What this protects against
Edera sandboxing defends against:
- Container escapes: Agent can’t break out of its zone
- Kernel exploits: Per-workload kernels limit blast radius
- Lateral movement: No access to other pods or the host
- Secret theft: No visibility into
/procof other workloads - Host compromise: Agent has no path to the underlying node
What this doesn’t protect against
Edera sandboxes the compute environment. It doesn’t sandbox:
- API credentials: If an agent has valid API keys, it can use them. Scope credentials appropriately.
- Network destinations: An agent can make outbound requests to any allowed endpoint. Use network policies for egress control.
- Data the agent is given: If you pass sensitive data to an agent, the agent has that data.

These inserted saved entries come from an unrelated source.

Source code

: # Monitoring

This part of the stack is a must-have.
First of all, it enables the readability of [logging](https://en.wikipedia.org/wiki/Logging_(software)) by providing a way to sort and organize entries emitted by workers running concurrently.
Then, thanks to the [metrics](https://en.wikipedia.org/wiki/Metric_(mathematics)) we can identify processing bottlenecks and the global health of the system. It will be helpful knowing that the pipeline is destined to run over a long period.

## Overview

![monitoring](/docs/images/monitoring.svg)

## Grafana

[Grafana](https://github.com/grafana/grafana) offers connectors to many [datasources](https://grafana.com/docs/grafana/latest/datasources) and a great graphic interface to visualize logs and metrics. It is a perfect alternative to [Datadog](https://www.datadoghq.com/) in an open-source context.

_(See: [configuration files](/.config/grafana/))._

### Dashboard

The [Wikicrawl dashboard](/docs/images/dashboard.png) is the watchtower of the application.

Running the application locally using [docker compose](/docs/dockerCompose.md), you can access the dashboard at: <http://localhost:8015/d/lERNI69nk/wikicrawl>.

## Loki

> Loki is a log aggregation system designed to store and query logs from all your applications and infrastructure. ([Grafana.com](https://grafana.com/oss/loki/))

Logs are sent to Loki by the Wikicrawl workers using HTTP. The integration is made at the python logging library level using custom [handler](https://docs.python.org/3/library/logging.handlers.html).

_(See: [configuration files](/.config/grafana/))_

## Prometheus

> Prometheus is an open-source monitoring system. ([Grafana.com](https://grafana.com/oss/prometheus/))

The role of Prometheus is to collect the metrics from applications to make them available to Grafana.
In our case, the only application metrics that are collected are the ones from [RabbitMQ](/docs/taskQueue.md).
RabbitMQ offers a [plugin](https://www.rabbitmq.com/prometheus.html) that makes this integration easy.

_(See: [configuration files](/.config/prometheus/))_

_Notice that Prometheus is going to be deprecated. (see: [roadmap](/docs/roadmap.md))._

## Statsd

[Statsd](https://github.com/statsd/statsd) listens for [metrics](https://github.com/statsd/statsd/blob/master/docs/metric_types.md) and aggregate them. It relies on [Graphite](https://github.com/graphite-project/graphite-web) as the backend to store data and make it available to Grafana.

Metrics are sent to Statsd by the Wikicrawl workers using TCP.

Sandboxing contains the blast radius. It doesn’t replace proper credential management and data handling.
Use cases
Development agents: Run coding assistants like Claude Code with full autonomy. The agent can modify files, run tests, and build applications—all isolated from your production systems.
CI/CD automation: Let AI agents handle build and deployment tasks without granting access to your actual infrastructure.
Research and experimentation: Give agents freedom to explore, install packages, and run experiments without worrying about cleanup or security implications.
Multi-tenant AI platforms: Run multiple AI agents for different users or teams, each in their own zone, with no cross-contamination risk.